Local Rule 7(4)(b)(5) Motions
• 5 required sections
• 7(5)(b)(1)- specific relief
EX Florence Landis Motion
• Why aren't evidentiary documents attached? ER 201 Judicial Notice
• 7(5)(b)(6)- Page limit
• Either party may file a motion- other party Reply
• Proposed Order - draft order for motion you wish to have granted, Judge will sign.

• How many days? "Five days" = five calendar days, "five court days"= five court days
• "one week" = what does that mean? go to website, call clerk, find out! (probably seven calendar days, or five court days)
• Furlough Days- courts closed due to budget cuts
• Need enough time before trial to have your motions heard

• Motion for Reconsideration KCLR 7(6)
➢ KCLR 59 anytime a judge "screws up", you can file within 10 days for motion to reconsider, which asks judge to correct mistake. Requires:
• Newly discovered evidence- something that has come to light since the judge ruled.
• And WHY you didn't have the evidence previously
• If judge finds the motion meritorious, the other side may file an opposition, do not file one automatically.

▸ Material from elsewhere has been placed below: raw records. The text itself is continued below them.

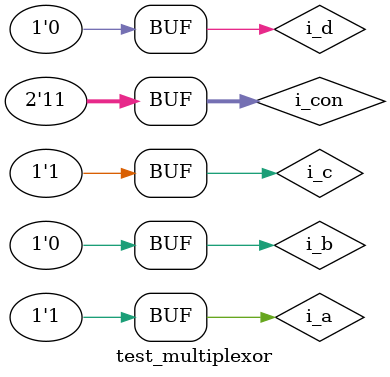
<source format=v>
`timescale 1ns / 1ps


module test_multiplexor;

	// Inputs
	reg i_a;
	reg i_b;
	reg i_c;
	reg i_d;
	reg [0:1] i_con;

	// Outputs
	wire o_a;

	// Instantiate the Unit Under Test (UUT)
	Multiplexor uut (
		.i_a(i_a), 
		.i_b(i_b), 
		.i_c(i_c), 
		.i_d(i_d), 
		.i_con(i_con), 
		.o_a(o_a)
	);

	initial begin
		// Initialize Inputs
		i_a = 1;
		i_b = 0;
		i_c = 1;
		i_d = 0;
		i_con = 00;
		// Wait 100 ns for global reset to finish
		#100;
      
		i_con = 01;
		// Wait 100 ns for global reset to finish
		#100;
		
		i_con = 10;
		// Wait 100 ns for global reset to finish
		#100;
		
		i_con = 11;
		// Wait 100 ns for global reset to finish
		#100;
		// Add stimulus here

	end
      
endmodule


</source>
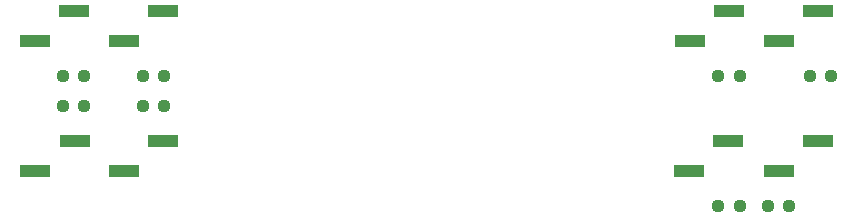
<source format=gbr>
%TF.GenerationSoftware,KiCad,Pcbnew,8.0.1*%
%TF.CreationDate,2024-04-19T02:09:13-07:00*%
%TF.ProjectId,CMOD_A7_Lower,434d4f44-5f41-4375-9f4c-6f7765722e6b,rev?*%
%TF.SameCoordinates,Original*%
%TF.FileFunction,Paste,Bot*%
%TF.FilePolarity,Positive*%
%FSLAX46Y46*%
G04 Gerber Fmt 4.6, Leading zero omitted, Abs format (unit mm)*
G04 Created by KiCad (PCBNEW 8.0.1) date 2024-04-19 02:09:13*
%MOMM*%
%LPD*%
G01*
G04 APERTURE LIST*
G04 Aperture macros list*
%AMRoundRect*
0 Rectangle with rounded corners*
0 $1 Rounding radius*
0 $2 $3 $4 $5 $6 $7 $8 $9 X,Y pos of 4 corners*
0 Add a 4 corners polygon primitive as box body*
4,1,4,$2,$3,$4,$5,$6,$7,$8,$9,$2,$3,0*
0 Add four circle primitives for the rounded corners*
1,1,$1+$1,$2,$3*
1,1,$1+$1,$4,$5*
1,1,$1+$1,$6,$7*
1,1,$1+$1,$8,$9*
0 Add four rect primitives between the rounded corners*
20,1,$1+$1,$2,$3,$4,$5,0*
20,1,$1+$1,$4,$5,$6,$7,0*
20,1,$1+$1,$6,$7,$8,$9,0*
20,1,$1+$1,$8,$9,$2,$3,0*%
G04 Aperture macros list end*
%ADD10R,2.510000X1.000000*%
%ADD11RoundRect,0.237500X0.250000X0.237500X-0.250000X0.237500X-0.250000X-0.237500X0.250000X-0.237500X0*%
G04 APERTURE END LIST*
D10*
%TO.C,J9*%
X53000000Y-83790000D03*
X56310000Y-81250000D03*
%TD*%
%TO.C,J11*%
X60520000Y-83770000D03*
X63830000Y-81230000D03*
%TD*%
%TO.C,J13*%
X108395000Y-83770000D03*
X111705000Y-81230000D03*
%TD*%
D11*
%TO.C,R3*%
X63912500Y-86750000D03*
X62087500Y-86750000D03*
%TD*%
D10*
%TO.C,J10*%
X53020000Y-94770000D03*
X56330000Y-92230000D03*
%TD*%
D11*
%TO.C,R6*%
X112662500Y-97750000D03*
X110837500Y-97750000D03*
%TD*%
%TO.C,R2*%
X57162500Y-89250000D03*
X55337500Y-89250000D03*
%TD*%
D10*
%TO.C,J14*%
X108345000Y-94770000D03*
X111655000Y-92230000D03*
%TD*%
%TO.C,J12*%
X60520000Y-94770000D03*
X63830000Y-92230000D03*
%TD*%
D11*
%TO.C,R8*%
X116825000Y-97750000D03*
X115000000Y-97750000D03*
%TD*%
D10*
%TO.C,J16*%
X115940000Y-94770000D03*
X119250000Y-92230000D03*
%TD*%
D11*
%TO.C,R1*%
X57162500Y-86750000D03*
X55337500Y-86750000D03*
%TD*%
%TO.C,R7*%
X120412500Y-86750000D03*
X118587500Y-86750000D03*
%TD*%
%TO.C,R5*%
X112662500Y-86750000D03*
X110837500Y-86750000D03*
%TD*%
%TO.C,R4*%
X63912500Y-89250000D03*
X62087500Y-89250000D03*
%TD*%
D10*
%TO.C,J15*%
X115940000Y-83770000D03*
X119250000Y-81230000D03*
%TD*%
M02*

</source>
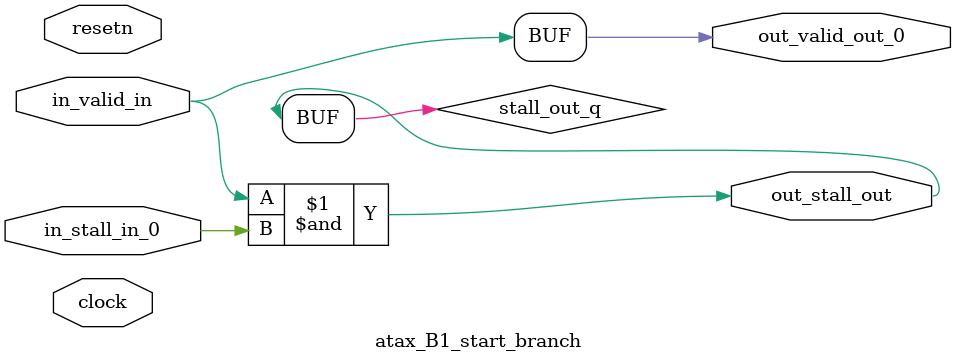
<source format=sv>



(* altera_attribute = "-name AUTO_SHIFT_REGISTER_RECOGNITION OFF; -name MESSAGE_DISABLE 10036; -name MESSAGE_DISABLE 10037; -name MESSAGE_DISABLE 14130; -name MESSAGE_DISABLE 14320; -name MESSAGE_DISABLE 15400; -name MESSAGE_DISABLE 14130; -name MESSAGE_DISABLE 10036; -name MESSAGE_DISABLE 12020; -name MESSAGE_DISABLE 12030; -name MESSAGE_DISABLE 12010; -name MESSAGE_DISABLE 12110; -name MESSAGE_DISABLE 14320; -name MESSAGE_DISABLE 13410; -name MESSAGE_DISABLE 113007; -name MESSAGE_DISABLE 10958" *)
module atax_B1_start_branch (
    input wire [0:0] in_stall_in_0,
    input wire [0:0] in_valid_in,
    output wire [0:0] out_stall_out,
    output wire [0:0] out_valid_out_0,
    input wire clock,
    input wire resetn
    );

    wire [0:0] stall_out_q;


    // stall_out(LOGICAL,6)
    assign stall_out_q = in_valid_in & in_stall_in_0;

    // out_stall_out(GPOUT,4)
    assign out_stall_out = stall_out_q;

    // out_valid_out_0(GPOUT,5)
    assign out_valid_out_0 = in_valid_in;

endmodule

</source>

(If you can't find what you're looking for under Local Rule- Check corresponding CR)

P 194
Motions-
• Speaking Motions- motions made during trial
• Dispositive Motions- motions that will dispose of something
• Why are motions not pleadings? Pleadings frame the issues; motions are micro-examinations of intricacies of case.
• Number of Motions is Infinite
• "Moving Party"- the party making the motion
• "Responding Party"- the other side
• Memorandum of Points & Authorities- "Memo of P's and A's"
• KCLR 7(5)(b) Form of Motion and Responsive Pleadings
➢ Combined with Memo into one document
Declaration vs. Affidavit
• Declaration- statement under penalty of perjury (most often used)
• Affidavit- notarized statement
• Filing- same as pleadings, one to court, one to opposing party, one to judge.
• Oral Arguments are becoming a rarity.
• Proposed Order Required-Bring it with you, judge can tweak if necessary.
• Notice- you can always give MORE time. Professional courtesy- dictates that you clear the date with the other party.
• Tentative Rulings- in some places, on heavily congested court days, call in phone line will let you know what Judges tentative rulings are the night before. Others will let you know day of. Intended to shorten amount of oral argument time.
• Sanctions- when you file motions/oppositions in bad faith, you will not only lose, but be sanctioned as well.
• You can file a motion for anything- EX "motion to knock it off"

• Motion to Quash also known as Special Appearance
• Motion for Summary Judgment- CR 56
➢ If, after discovery, there is no factual dispute, either party may ask Judge for SJ, as a matter of law.
• CR 56c - 28 calendar days notice required for motion,
➢ 11 days for opposition
➢ 5 days for reply
• You may set motion for summary judgment at any time at least 14 days before trial
• When would you calendar your SJ deadline? Must be finished and FILED 42 days early, calendar 90 DAYS before trial!
• CR 56- no details as to page limitations
➢ Go to Local Rules
➢ You can ask for court permission to extend page limitation
• CR 56e
➢ Summary Judgment replaces trial, pleadings not sufficient, evidence must be submitted.

Always file a Reply?
• pro- Your argument will be last in Judges mind
• con- Judges don't want reiteration of motion

Notary- being a notary is extremely useful. You should become a notary.

p 207
Types of Motions
• Motion In Limine- Motion to limit evidence ER 403, always argued before trial.
• Motion for Judgment as a Matter of Law- mid-trial summary judgment
• Judgment Non Obstante Veredicto- JNOV Judge sets aside jury verdict and gives their own.
• Jury Nullification- Judge takes rights away from jury
• Motion for New Trial CR 59- Motion for reconsideration (many states require motion for new trial before appealing)
➢ Sometimes used as bargaining chip to force plaintiff to take less $ than awarded by jury.
➢ 10 days to file
• Motion to Tax Cost- filed by losing party to reduce cost bill.